The Overlap Between JHS/EDS and ME/CFS/FM

Thus, a person with ANS dysfunction wastes tons of energy regulating body processes that should be automatic. Dr. Alan Pocinki on EDS

Dr. Pochinki is an ME/CFS/FM doctor who has found such increased rates of EDS in ME/CFS that in a 2011 Solve ME/CFS Initiative talk he called it a “characteristic factor” of the disease.  After rattling off a long list of similar symptoms (including post-exertional malaise) he stated that sleep studies and autonomic nervous system (ANS) findings in the two diseases are identical.


Dr.
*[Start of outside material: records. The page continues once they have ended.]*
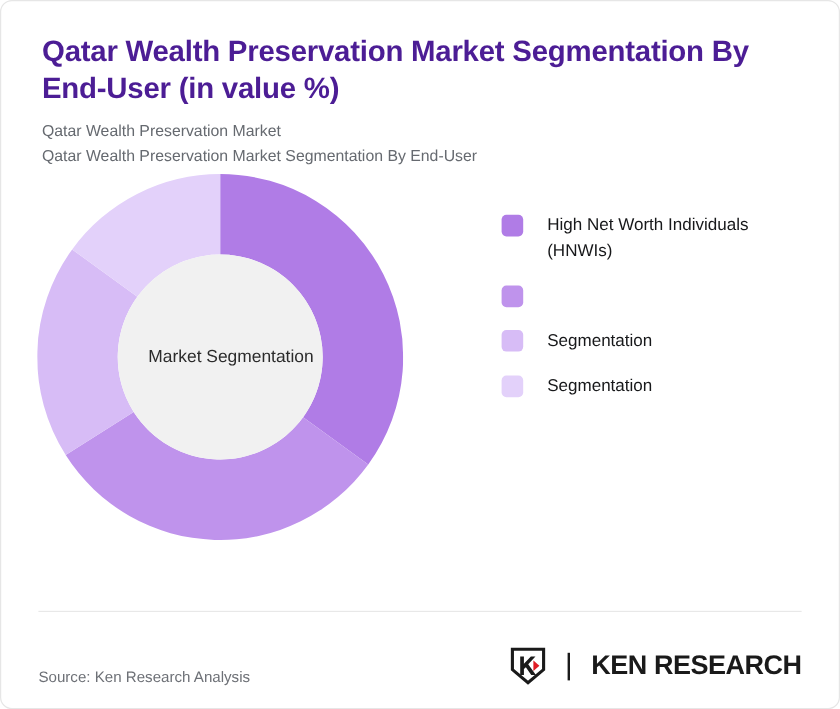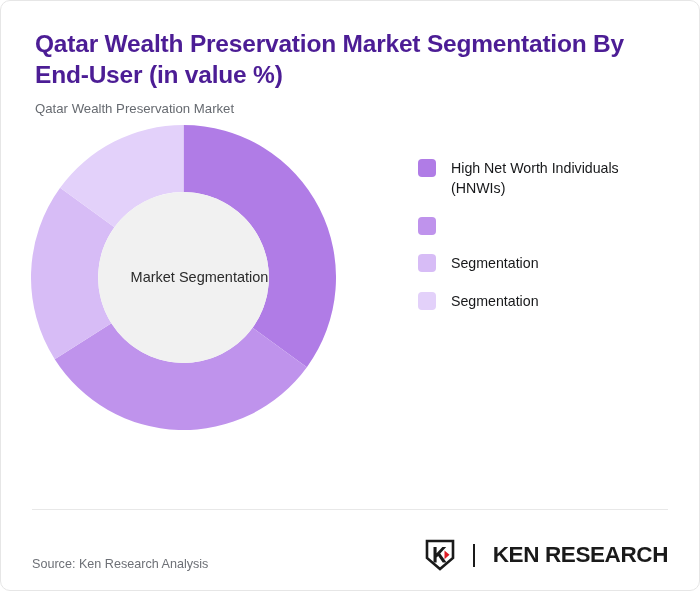--- a/index.html
+++ b/index.html
@@ -132,6 +132,7 @@
     <div class="chart-title">Qatar Wealth Preservation Market Segmentation By End-User (in value %)</div>
     <div class="subtitles">
       <div class="subtitle">Qatar Wealth Preservation Market</div>
+      <div class="subtitle">Qatar Wealth Preservation Market Segmentation By End-User</div>
     </div>
   </div>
Pocinki doing a flex test

Pocinki’s talk on the ANS  and EDS (“The Pseudo-scientific symptoms in EDS”) could have been taken right out of an ME/CFS/FM seminar.  He believes that low epinephrine (adrenalin) reserves found in EDS cause a paradoxical response: the more depleted the ANS is the more exaggerated its stress response becomes.

He Pochinki described an ANS that just cannot find relief; Staci Stevens has described the ANS in ME/CFS in a similar way and many people with ME/CFS can probably relate.

 He used the metaphor of a car.  A person with ANS dysfunction is constantly hitting the breaks and gas attempting to get his/her body where it needs to be.  Instead, this person is getting surges of too much gas/slam on breaks/too much gas/slam on breaks/too much gas….and on it goes.  Thus, a person with ANS dysfunction wastes tons of energy regulating body processes that should be automatic.

If you have ME/CFS or FM consider the possibility that you might have JHS/EDS as well. Pochinki’s basic treatment plan for helping to restore autonomic nervous system balance in EDS is an interesting blend of treatments used in FM and/or ME/CFS.

  • better sleep – reducing arousals and increasing deep sleep;
  • adequate – really – pain control, including appropriate exercise,
  • physical therapy;
  • adequate salt and fluid;
  • minimize emotional stresses; and
  • conserve energy, rest when needed and don’t “push through” fatigue.

He says that while not curative these simple measures help the majority of his ME/CFS patients.